Crónica POS Cabalgata de Reyes

Crónica de una tarde – noche mágica de Cabalgata de Reyes

Una de las cosas que me gusta de vivir en el pueblo de adopción – como yo lo llamo – es que las cabalgatas de Reyes es mucho más cercana. Se prepara por una Asociación y cada año se apuntan más socios y se recaudan fondos para el año siguiente, de manera que la ilusión se mantiene cada año, gracias a la solidaridad de todo el pueblo.

Lo que tiene de especial es que se tiran cantidad de “regalos” para los pequeños. Balones, juguetes de tamaños varios… este año he visto mochilas, camisetas, etc.

En lo que nos tocó vivir hace 2 tardes, es una tradición ya instalada en la familia de mi pareja. Ver la cabalgata desde el balcón e intentar conseguir regalos para los peques de la casa, que son 4 niños. Además este año decidí volver a verla en otro punto del recorrido y nos llevamos a los peques en brazos.

Al llegar a un punto concreto se quedaron dormidos, los dos a la vez como no?! se despertó uno por un caramelazo en la cabeza y el otro cuando llegó Baltasar, exitazo!! 

De todos modos son muy pequeños y cada año será mejor.

Reflexiones

Olvidamos que las Cabalgatas son para los más pequeños y la ilusión en sus ojos – ya con una edad y cuando entienden lo que están viendo-.

Muchos adultos se vuelven locos y se tiran en plancha por las cosas, hasta quitarles objetos a los pequeños, y me parece fatal.
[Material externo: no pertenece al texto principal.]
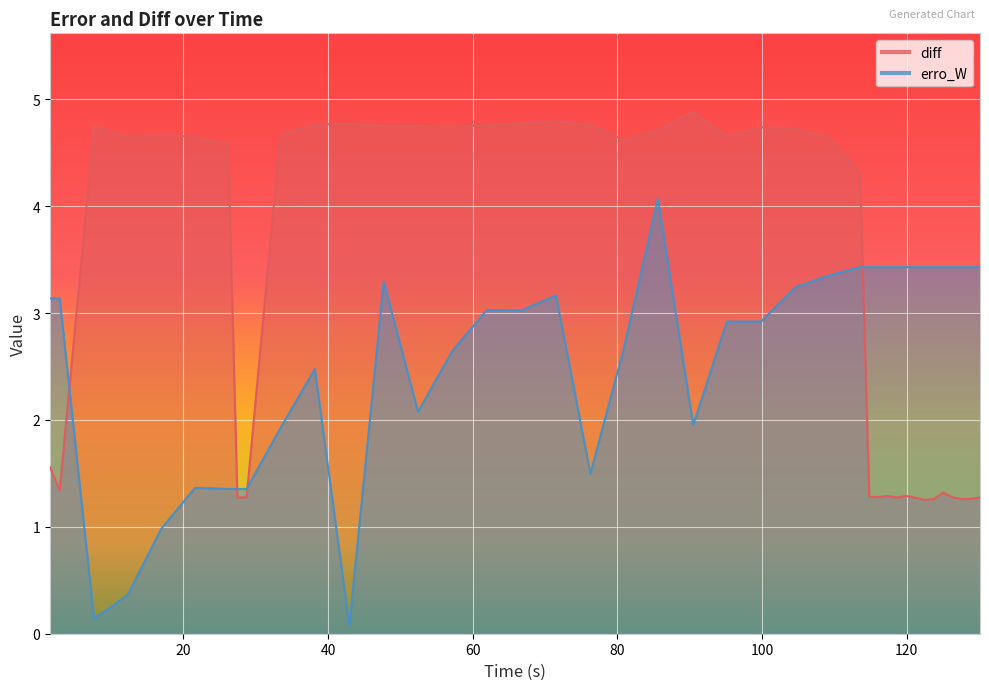

The diff series shows 1.3 at 116.1069913560013. True or false?

True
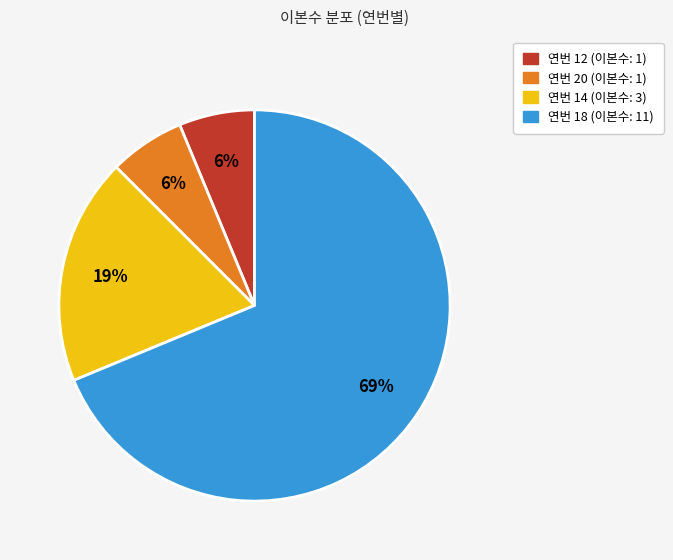

What is the largest slice in the pie chart?

연번 18 (이본수: 11)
Luego están los que cogen todo lo que pillan para la reventa. Increíble pero cierto! He visto hasta personas cogiendo del suelo y los hijos detrás con el saco… lamentable pero irremediable al mismo tiempo.


La REFLEXIÓN más importante de todas! Mis hijos con un caramelo en cada mano, que ni si quiera se van a comer, son felices; ayer por la mañana asistimos a una cabalgata, cogieron un par de caramelos del suelo cada uno, e iban más que contentos hacia casa. Al cabo de una hora o más aún los llevaban en las manos cuando llegamos a casa de los abuelos.

Esto me hace pensar que los avariciosos somos los adultos, cuando ellos son felices con nada y menos. Les damos regalos y juegan con las cajas, monto algún juguete y se quedan con el destornillador hasta que se lo quito. 

Espero poder enseñarles a disfrutar de una tarde tan bonita y que si cogen algo, sean balones para jugar entre ellos y no porque sí. Que aprendan de sus papis, que si cogen algo de más se lo den a los peques que no tienen nada, que es lo que solemos hacer y repartir por el camino.

Falta algo de generosidad en estos días y no solo en éstos, sino cada día. Hacer algo por alguien que te hace sentir bien, y puedes cambiarle el día a los demás. Los mejores regalos son los gestos desinteresados, los detalles, que no te enriquecen materialmente pero si como persona. Me quedo con eso.

Espero que hayáis tenido un día genial de Reyes. Toca recoger los adornos navideños y continuar regalando de otra manera los 364 días restantes del año 🙂

 

 

3 comentarios

  1. No puedo estar más de acuerdo con tu reflexión!! Cada año veo a algunos adultos empujando y dejando a los niños en un segundo plano… y me parece lamentable.

  2. Qué razón tienes. Aquí este año he flipado, la gente con bolsas cogiendo caramelos, que menos mal, por qué había tantos que no dábamos a basto a coger….pero sí, la gente es muy, pero que muy avariciosa y enturbian las tradiciones.

  3. Qué pena que sea así, pero si, lo es, cada año veo padres y abuelos volverse locos por recoger caramelos, cuando los peques cogiendo 4 se sienten encantados.